Only the number is needed: how many lines of the records include "women"?

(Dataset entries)

--- START ---

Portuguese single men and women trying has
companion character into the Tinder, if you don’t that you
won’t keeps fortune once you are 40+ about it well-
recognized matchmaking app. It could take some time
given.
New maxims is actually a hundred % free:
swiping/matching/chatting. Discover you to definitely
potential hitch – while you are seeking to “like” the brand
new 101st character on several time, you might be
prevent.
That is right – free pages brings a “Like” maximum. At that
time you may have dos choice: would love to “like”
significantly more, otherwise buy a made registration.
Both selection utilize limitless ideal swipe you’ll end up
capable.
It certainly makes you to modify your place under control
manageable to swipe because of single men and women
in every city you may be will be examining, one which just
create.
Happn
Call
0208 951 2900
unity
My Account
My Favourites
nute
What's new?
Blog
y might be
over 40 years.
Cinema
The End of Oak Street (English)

--- END ---

* Task solution:
2